Pacific regionalism suffered a sharp blow in February 2021 when Pacific Islands Forum (PIF) leaders voted 9 – 8 to put Henry Puna, the former PM of the Cook Islands, into the secretary general’s seat. Gerald Zackios, of the Marshall Islands, was the runner up. As a result, the five Micronesian states – Marshall Islands, Federated States of Micronesia, Palau, Nauru and Kiribati – initiated their withdrawal from the PIF. With that vote, the PIF shrank by nearly a third and the future of Pacific regionalism was called into question. A pathway exists that can help heal the rift and put regionalism back on course. A first step requires a fulsome characterization of the dispute, followed by an exploration of the dispute dynamics and only then can a dispute resolution process be considered.
Character of the dispute
Micronesian leaders claimed in early October 2020 that a ‘Gentleman’s agreement’ existed among the PIF leaders that would see a Micronesian succeed Dame Meg Taylor as secretary general. The dispute over the selection of the secretary general has more complexity and depth running than some might expect. At a deeper level four issues inform this dispute – trust, respect, agenda setting and potential opportunities. The easiest to understand is the issue of trust. The Micronesian leaders assert that an agreement was undertaken by the PIF members and later dishonored when PIF failed to select the Micronesian candidate.

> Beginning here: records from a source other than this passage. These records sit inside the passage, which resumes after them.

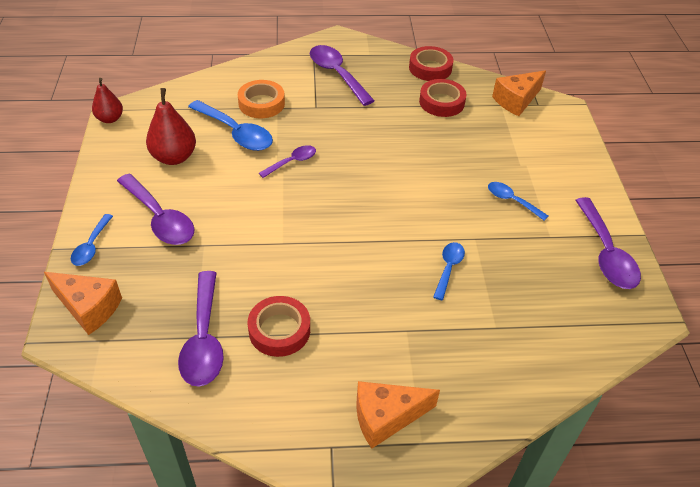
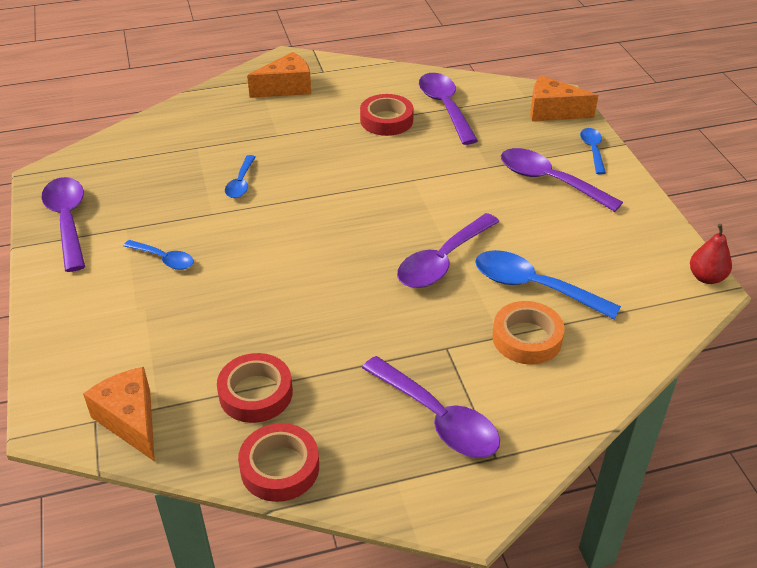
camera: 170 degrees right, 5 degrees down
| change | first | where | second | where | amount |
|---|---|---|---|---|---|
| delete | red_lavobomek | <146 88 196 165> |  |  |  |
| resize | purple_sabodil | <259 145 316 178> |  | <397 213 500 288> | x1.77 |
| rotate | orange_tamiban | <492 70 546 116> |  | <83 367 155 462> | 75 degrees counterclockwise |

Respect stands out an important driver in this dispute. “This is something bigger than just the PIF secretary-general position — it’s about respect,” said Former Palauan president Tommy Remengesau Jr (https://www.abc.net.au/news/2021-02-09/five-micronesian-nations-set-to-quit-pacific-islands-forum/13133600). The question of respect was highlighted months before the final vote in February 2021. When the Micronesian leaders announced, in early October 2020, their intention to leave if other PIF members did not abide by the succession agreement Federated States of Micronesia President David Panuelo said, “The Micronesian sub-region is as much a part of the Pacific as Polynesia or Melanesia, and if they are unable to adhere to the Pacific Way of respect for others, including respect for our Gentleman’s Agreement, then the consequence is that we simply don’t engage with them or allow ourselves to be pushed around by people with ulterior motives in the PIF Secretariat. If this agreement is not honoured, I see no benefit to remaining in the PIF” (https://www.rnz.co.nz/international/pacific-news/427562/micronesian-nations-to-withdraw-from-forum-if-concerns-not-heeded).
Micronesian countries have complained that their voices often fail to find an outlet in the PIF. Gerald Zackios observed that Micronesian perspectives are shunted off to the smaller states grouping from which their points of view rarely see the light of day (What’s Next in Pacific Regionalism? February 23, 2021, https://www.youtube.com/watch?v=TRpKVeQz27w). He further observes that Micronesian views on reform of Pacific regionalism have been continuously studied within the forum but yet get no hearing. He suggests that some PIF leaders, are wedded to seeing regionalism through the lens of very much larger bodies like the European Union. Pacific regionalism, according to Zackios, must be nimble and take advantage of the unique characteristics found among small island nations. In fact, he insists that his role as secretary general would have been intended as not being a continuation of business as usual, but rather would have been used as a springboard from which institutional reform could have been carried out.
Given the agenda concerns articulated by Zackios and other Micronesian leaders it should not come as surprise that a new secretariat has also been proposed. President Aingimea of Nauru suggested in October 2020 that the Micronesian Presidents Summit might create a secretariat, which presumably would replace the PIF secretariat in Suva, Fiji. As much as mistrust, disrespect and denial of an agenda setting function in the PIF are negative forces, the establishment of the MPS might well act as a positive force, attracting the interests and attention of the Micronesian countries.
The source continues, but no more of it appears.